When the project scoping report is agreed with the sponsor, the
project is now formally "live". For some but not all projects, a Start
Up Stage is sensible. If such a stage is needed, then the Project
Scoping Report should say so.
There are two types of project where a start up stage should
be introduced.
-
Projects where the project manager needs to build/gain support
of others
- For example - a Bill or a Consensus perhaps.
- Because of the political nature
of such projects and the number of stakeholders involved, on many occasions
the project manager will need a start up stage to communicate the project,
build support, and generally prepare the ground.

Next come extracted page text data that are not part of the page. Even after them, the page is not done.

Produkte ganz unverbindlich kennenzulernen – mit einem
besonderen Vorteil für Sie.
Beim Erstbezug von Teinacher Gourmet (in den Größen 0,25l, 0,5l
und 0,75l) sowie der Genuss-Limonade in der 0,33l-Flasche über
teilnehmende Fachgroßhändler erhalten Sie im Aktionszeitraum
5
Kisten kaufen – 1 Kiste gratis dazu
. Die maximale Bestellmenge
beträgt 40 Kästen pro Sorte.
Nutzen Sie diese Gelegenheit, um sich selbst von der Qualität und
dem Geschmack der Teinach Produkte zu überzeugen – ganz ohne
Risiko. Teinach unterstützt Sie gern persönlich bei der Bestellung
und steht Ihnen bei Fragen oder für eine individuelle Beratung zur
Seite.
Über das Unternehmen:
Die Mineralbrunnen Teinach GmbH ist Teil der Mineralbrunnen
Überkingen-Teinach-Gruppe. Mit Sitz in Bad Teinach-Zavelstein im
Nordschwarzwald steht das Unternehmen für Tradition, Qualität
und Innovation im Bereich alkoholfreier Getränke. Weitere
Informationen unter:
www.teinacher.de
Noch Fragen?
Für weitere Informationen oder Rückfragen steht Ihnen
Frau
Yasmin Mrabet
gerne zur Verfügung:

The project scoping report
should describe this.
-
Complex projects where there are many activities to
be organised.
- For example - many technical projects; IT systems,
spaceship, tunnel.
- Such projects need to be planned and organised in some
detail.
Typically, there are four elements:
- The Work to be done
Analysing the project and
identifying all the activities and tasks to be carried out, and then drawing-up
a time plan or schedule of them. Using this to create a map of the project.
- People
Start to plan how you will manage and
organise the people contributing to the project.
- Facilities & Materials
At the same time,
start to identify any equipment, space, or materials that may need to be
purchased or hired and identify that on the planning chart.
- Finance
Large projects, particularly capital
ones, may need cash flow planning calculations.

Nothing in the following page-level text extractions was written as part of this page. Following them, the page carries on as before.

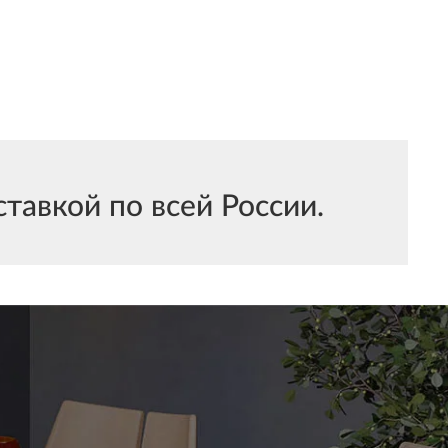
тавкой по всей России.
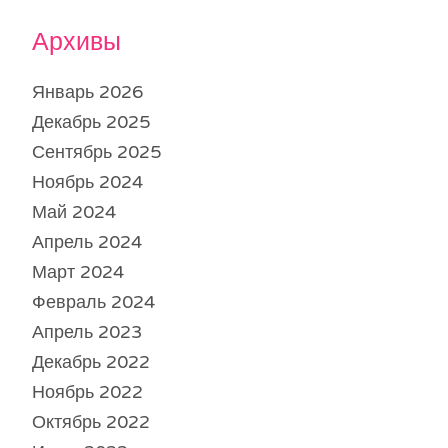
Архивы
Январь 2026
Декабрь 2025
Сентябрь 2025
Ноябрь 2024
Май 2024
Апрель 2024
Март 2024
Февраль 2024
Апрель 2023
Декабрь 2022
Ноябрь 2022
Октябрь 2022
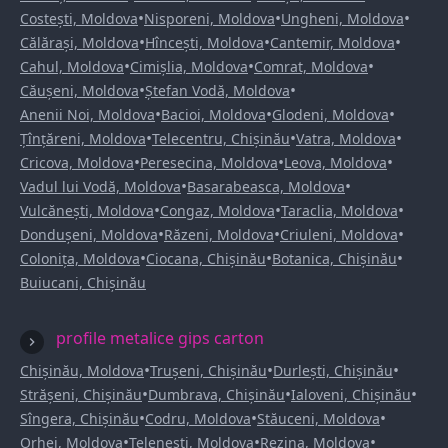
•
•
•
Costești, Moldova
Nisporeni, Moldova
Ungheni, Moldova
•
•
•
Călărași, Moldova
Hîncești, Moldova
Cantemir, Moldova
•
•
•
Cahul, Moldova
Cimișlia, Moldova
Comrat, Moldova
•
•
Căușeni, Moldova
Ștefan Vodă, Moldova
•
•
•
Anenii Noi, Moldova
Bacioi, Moldova
Glodeni, Moldova
•
•
•
Țînțăreni, Moldova
Telecentru, Chișinău
Vatra, Moldova
•
•
•
Cricova, Moldova
Peresecina, Moldova
Leova, Moldova
•
•
Vadul lui Vodă, Moldova
Basarabeasca, Moldova
•
•
•
Vulcănești, Moldova
Congaz, Moldova
Taraclia, Moldova
•
•
•
Dondușeni, Moldova
Răzeni, Moldova
Criuleni, Moldova
•
•
•
Colonița, Moldova
Ciocana, Chișinău
Botanica, Chișinău
Buiucani, Chișinău
profile metalice gips carton
•
•
•
Chișinău, Moldova
Trușeni, Chișinău
Durlești, Chișinău
•
•
•
Strășeni, Chișinău
Dumbrava, Chișinău
Ialoveni, Chișinău
•
•
•
Sîngera, Chișinău
Codru, Moldova
Stăuceni, Moldova
•
•
•
Orhei, Moldova
Telenești, Moldova
Rezina, Moldova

For most policy and organisational projects the key element
is planning the work to be done and drawing up a time schedule. This needs to
be done in some depth using planning techniques such as critical path analysis,
Gantt charts and milestone plans. Section 5 contains outlines of the key techniques.
How formal this stage needs to be and how much time it takes
depends on the particular project. For really complex projects it is best if
the Project Manager summarises the main aspects of this in a Project Implementation
Plan to be checked with contributors and agreed with the Project Sponsorship
before moving onto implementation proper.
Key Points
- There is no magic secret to planning - it is simply a
matter of investing the time to do it and being persistent in getting people
to make estimates. The latter is always difficult and often one is dealing
with sophisticated guesses.
- The main difficulty is often protecting this planning
time. The pressures for results mean that often people are "hustled"
into action before they are ready.
- If you don't do the planning at this stage it will never
get done. When events start moving, they can gain a momentum of their own
and rather than you managing the project, you become managed by it.